As an integral part of my scholarship, I engage diverse publics through digital humanities methods in the belief that community-oriented digitization, data visualization, and mapping projects enhance the depth, quality, and scope of historical scholarship. Accordingly, my current digital humanities work falls into two main areas: 1) collaborative digitization and archiving projects and 2) digital mapping and spatial analysis.

Ongoing Projects

Favelas.br

I am a co-principal investigator of Favelas.br, a network of favela associations, museums, community groups, academics, and archivists dedicated to diverse cultural and historical projects in favelas across Brazil. This network includes community projects focused on public outreach and education, digitization and archiving of historical materials, popular culture, legal histories of informality, and documentation of community practices. Our network has facilitated training and classes in participatory and decolonial archival practice as well as grant writing assistance for partner projects.
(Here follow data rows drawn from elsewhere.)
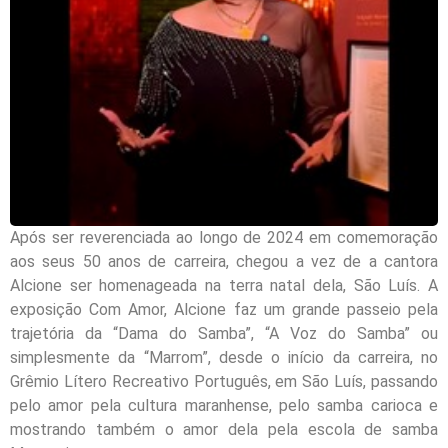
Após ser reverenciada ao longo de 2024 em comemoração
aos seus 50 anos de carreira, chegou a vez de a cantora
Alcione ser homenageada na terra natal dela, São Luís. A
exposição Com Amor, Alcione faz um grande passeio pela
trajetória da “Dama do Samba”, “A Voz do Samba” ou
simplesmente da “Marrom”, desde o início da carreira, no
Grêmio Lítero Recreativo Português, em São Luís, passando
pelo amor pela cultura maranhense, pelo samba carioca e
mostrando também o amor dela pela escola de samba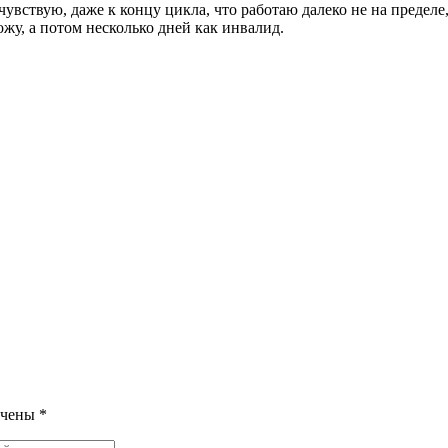
 чувствую, даже к концу цикла, что работаю далеко не на пределе
жу, а потом несколько дней как инвалид.
ечены
*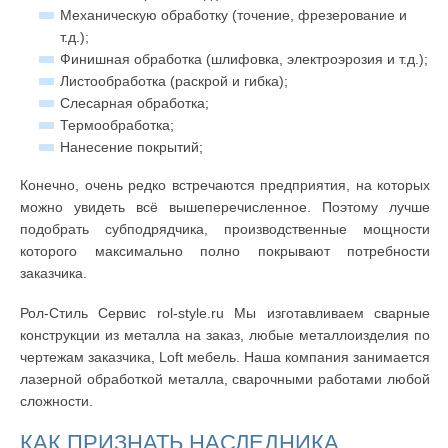
Механическую обработку (точение, фрезерование и
т.д.);
Финишная обработка (шлифовка, электроэрозия и т.д.);
Листообработка (раскрой и гибка);
Слесарная обработка;
Термообработка;
Нанесение покрытий;
Конечно, очень редко встречаются предприятия, на которых
можно увидеть всё вышеперечисленное. Поэтому лучше
подобрать субподрядчика, производственные мощности
которого максимально полно покрывают потребности
заказчика.
Рол-Стиль Сервис rol-style.ru Мы изготавливаем сварные
конструкции из металла на заказ, любые металлоизделия по
чертежам заказчика, Loft мебель. Наша компания занимается
лазерной обработкой металла, сварочными работами любой
сложности.
КАК ПРИЗНАТЬ НАСЛЕДНИКА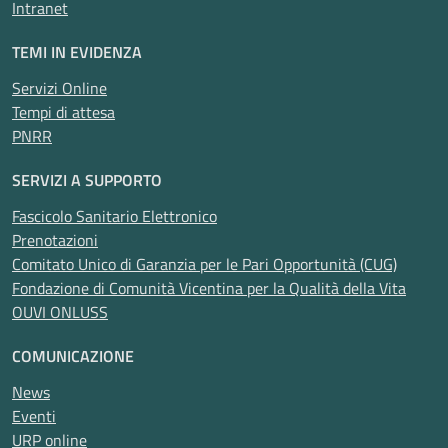
Intranet
TEMI IN EVIDENZA
Servizi Online
Tempi di attesa
PNRR
SERVIZI A SUPPORTO
Fascicolo Sanitario Elettronico
Prenotazioni
Comitato Unico di Garanzia per le Pari Opportunità (CUG)
Fondazione di Comunità Vicentina per la Qualità della Vita
OUVI ONLUSS
COMUNICAZIONE
News
Eventi
URP online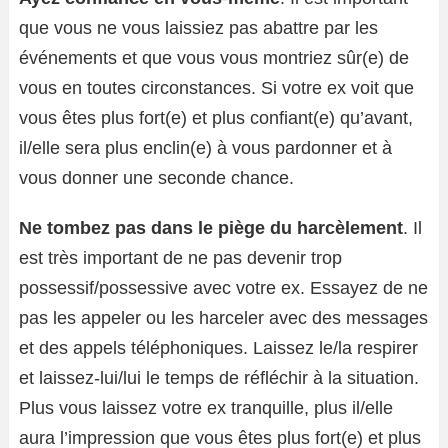
que vous ne vous laissiez pas abattre par les
événements et que vous vous montriez sûr(e) de
vous en toutes circonstances. Si votre ex voit que
vous êtes plus fort(e) et plus confiant(e) qu’avant,
il/elle sera plus enclin(e) à vous pardonner et à
vous donner une seconde chance.
Ne tombez pas dans le piège du harcèlement
. Il
est très important de ne pas devenir trop
possessif/possessive avec votre ex. Essayez de ne
pas les appeler ou les harceler avec des messages
et des appels téléphoniques. Laissez le/la respirer
et laissez-lui/lui le temps de réfléchir à la situation.
Plus vous laissez votre ex tranquille, plus il/elle
aura l’impression que vous êtes plus fort(e) et plus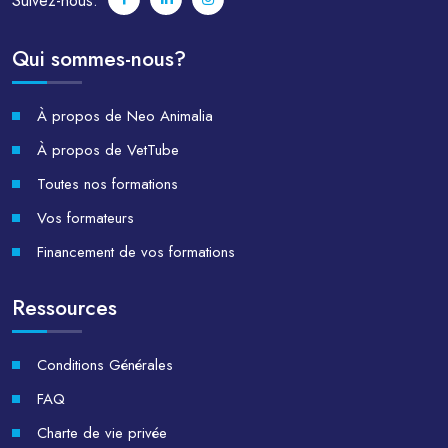
Suivez-nous:
Qui sommes-nous?
À propos de Neo Animalia
À propos de VetTube
Toutes nos formations
Vos formateurs
Financement de vos formations
Ressources
Conditions Générales
FAQ
Charte de vie privée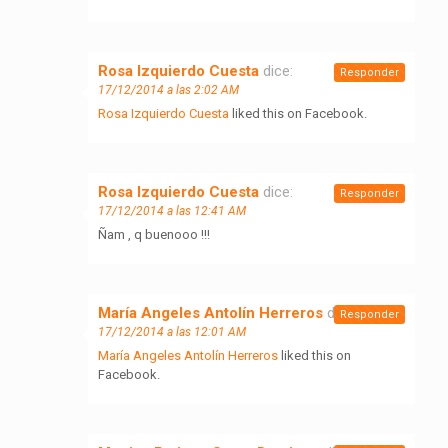
Rosa Izquierdo Cuesta
dice:
Responder
17/12/2014 a las 2:02 AM
Rosa Izquierdo Cuesta
liked this on Facebook.
Rosa Izquierdo Cuesta
dice:
Responder
17/12/2014 a las 12:41 AM
Ñam , q buenooo !!!
María Angeles Antolín Herreros
dice:
Responder
17/12/2014 a las 12:01 AM
María Angeles Antolín Herreros
liked this on
Facebook.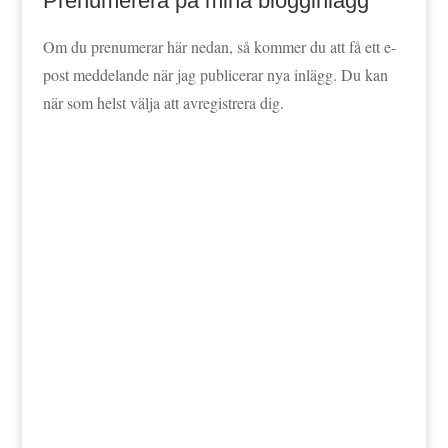
Prenumerera på mina blogginlägg
Om du prenumerar här nedan, så kommer du att få ett e-
post meddelande när jag publicerar nya inlägg. Du kan
när som helst välja att avregistrera dig.
Jag godkänner att mina data lagras enligt
bloggens integritetspolicy.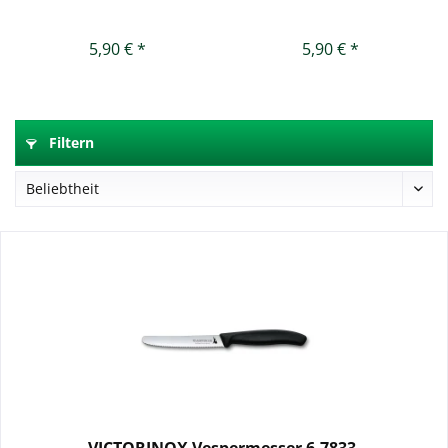
5,90 € *
5,90 € *
Filtern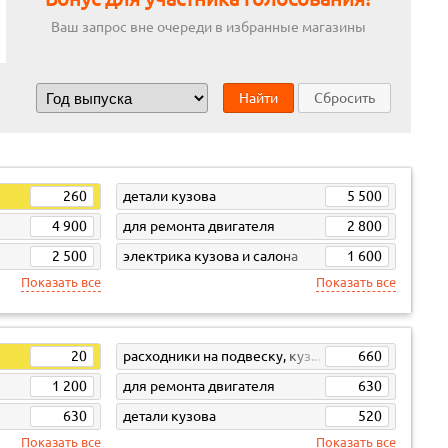
Ваш запрос вне очереди в избранные магазины
Найти
Сбросить
260
детали кузова
5 500
4 900
для ремонта двигателя
2 800
2 500
электрика кузова и салона
1 600
Показать все
Показать все
20
расходники на подвеску, кузов, кпп
660
1 200
для ремонта двигателя
630
630
детали кузова
520
Показать все
Показать все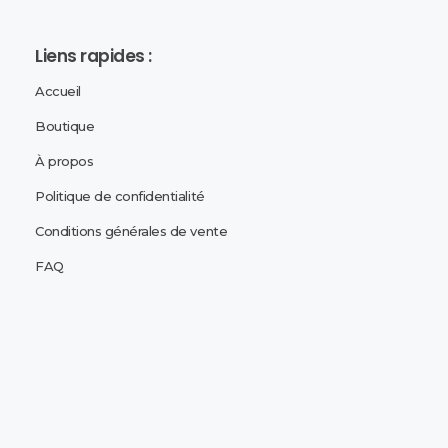
Liens rapides :
Accueil
Boutique
À propos
Politique de confidentialité
Conditions générales de vente
FAQ
Adresse de la boutique :
Lais
8 Rue de la poste - 59300 Valenciennes
Goog
Horaires :
Lundi
: 13h30 à 19h00
Mardi
au
Samedi
:
10h00 à 12h30
-
13h30 à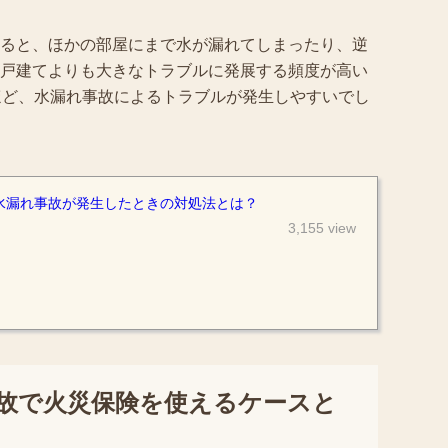
ると、ほかの部屋にまで水が漏れてしまったり、逆
戸建てよりも大きなトラブルに発展する頻度が高い
ほど、水漏れ事故によるトラブルが発生しやすいでし
水漏れ事故が発生したときの対処法とは？
3,155 view
故で火災保険を使えるケースと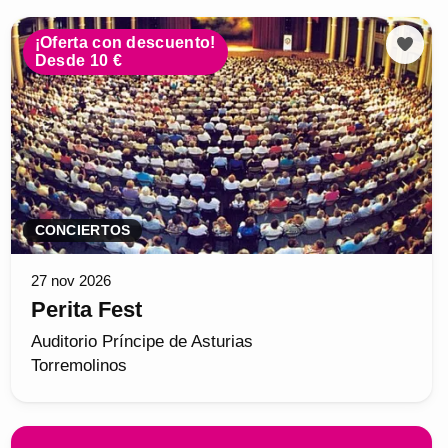
¡Oferta con descuento!
Desde 10 €
CONCIERTOS
27 nov 2026
Perita Fest
Auditorio Príncipe de Asturias
Torremolinos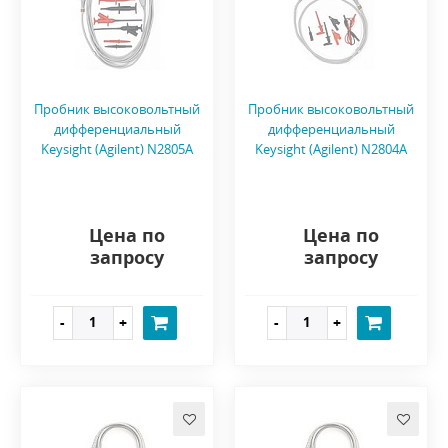
Пробник высоковольтный
Пробник высоковольтный
дифференциальный
дифференциальный
Keysight (Agilent) N2805A
Keysight (Agilent) N2804A
Цена по
Цена по
запросу
запросу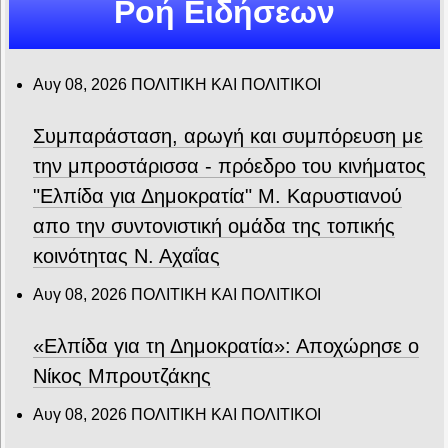
Ροή Ειδήσεων
Αυγ 08, 2026
ΠΟΛΙΤΙΚΗ ΚΑΙ ΠΟΛΙΤΙΚΟΙ
Συμπαράσταση, αρωγή και συμπόρευση με
την μπροστάρισσα - πρόεδρο του κινήματος
"Ελπίδα για Δημοκρατία" Μ. Καρυστιανού
απο την συντονιστική ομάδα της τοπικής
κοινότητας Ν. Αχαΐας
Αυγ 08, 2026
ΠΟΛΙΤΙΚΗ ΚΑΙ ΠΟΛΙΤΙΚΟΙ
«Ελπίδα για τη Δημοκρατία»: Αποχώρησε ο
Νίκος Μπρουτζάκης
Αυγ 08, 2026
ΠΟΛΙΤΙΚΗ ΚΑΙ ΠΟΛΙΤΙΚΟΙ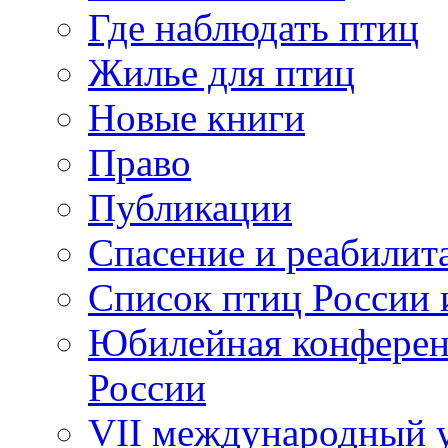
Где наблюдать птиц
Жилье для птиц
Новые книги
Право
Публикации
Спасение и реабилит
Список птиц России 
Юбилейная конферен
России
VII международный у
In 2023, I worked with Museu da Maré, a pioneering community museum and archive in the Maré favela of Rio de Janeiro to win a grant from the Modern Endangered Archive Program.


 

Visualizing Resilience from the Periphery: An Urban Intermedia Project

My Urban Intermedia project, Visualizing Resilience from the Periphery, uses digitized images and film of urban landscapes and social action to explore how popular movements created a visual lexicon that facilitated resilience in the urban periphery of São Paulo. This video essay features hand-drawn images from pamphlets, flyers, and even comic books created by popular movements typically affiliated with the liberationist Catholic Church or the underground communist parties. These documents were digitized as part of a collaborative digitization project that I conducted with Catholic clergy and grassroots activists in São Paulo. Using dynamic collaging and animation, the video essay engages with Urban Intermedia—a mode of analysis developed at the Harvard Graduate School of Design and the Harvard-Mellon Urban Initiative—to understand how hundreds of disparate images constituted a matrix through which social movements reimagined the city from its margins. The video essay and an accompanying article will be included in the first-ever special edition of the American Historical Review.


Mapping the Megacity

My GIS project, “Mapping the Megacity”, seeks to understand the relationship between urban expansion and social activism in São Paulo in historical context. In the second half of the twentieth century, urban agglomerations of unprecedented scale arose in countries as diverse as India, South Africa, Indonesia, Mexico, and Brazil that collectively came to be known as the “Global South.” Using São Paulo as a case study, this project examines the historical evolution of the megacity from its origins to the present using digital mapping and little-used archival material. This project combines historical GIS with distant reading and network analysis to map digitized materials from these movements and show the evolution of social action over time and space as periphery residents responded to rapidly shifting urban and political conditions. The goal of the project is to offer a more complex depiction of social mobilization in global peripheries useful to both scholars and the public.


 

NACE-CNV

I am an associate researcher of a project led by Professor Felipe Loureiro (Universidade de São Paulo) for the Núcleo de Apoio à Difusão de Informações sobre a Comissão Nacional de Verdade (NACE-CNV, Support Nucleus for the Diffusion of Information about the National Truth Commission) l. NACE-CNV is a collective effort to build on the legacies of Brazil’s first and only National Truth Commission to address the human rights abuses committed by the civil-military dictatorship (1964-1985). This project brings together leading historians of the dictatorship to create a common digital archive of the period as well as to collaborate to shape its emerging historiography.


Completed Projects

Grassroots Archive Digital Initiative

The Grassroots Archive Digital Initiative was a collaborative digitization project that I conducted in partnership with popular movements and Catholic clergy in the urban periphery of São Paulo from 2017 to 2020. The project constituted a discreet part and phase of a much larger effort to install an archive and digital history center, today the Centro de Memória Urbana, in a new public university won by a coalition of groups in the Zona Leste of São Paulo. I have written about this experience in a forthcoming article for the American Historical Review. Many of the digitized documents can be viewed here.


Opening the Archives

From 2014 to 2020, I collaborated on the Opening the Archives project, a massive effort to digitize and make public tens of thousands of documents related to U.S.-Brazilian relations during Brazil’s civil-military dictatorship (1964-1985). Opening the Archives was created and directed by Professor James Green at Brown University. As assistant director, I was part of the team that created a metadata platform and conducted digitization projects at six presidential archives and the National Archives in Washington D.C. The digitized documents (with excellent metadata) can be searched on the Opening the Archives website.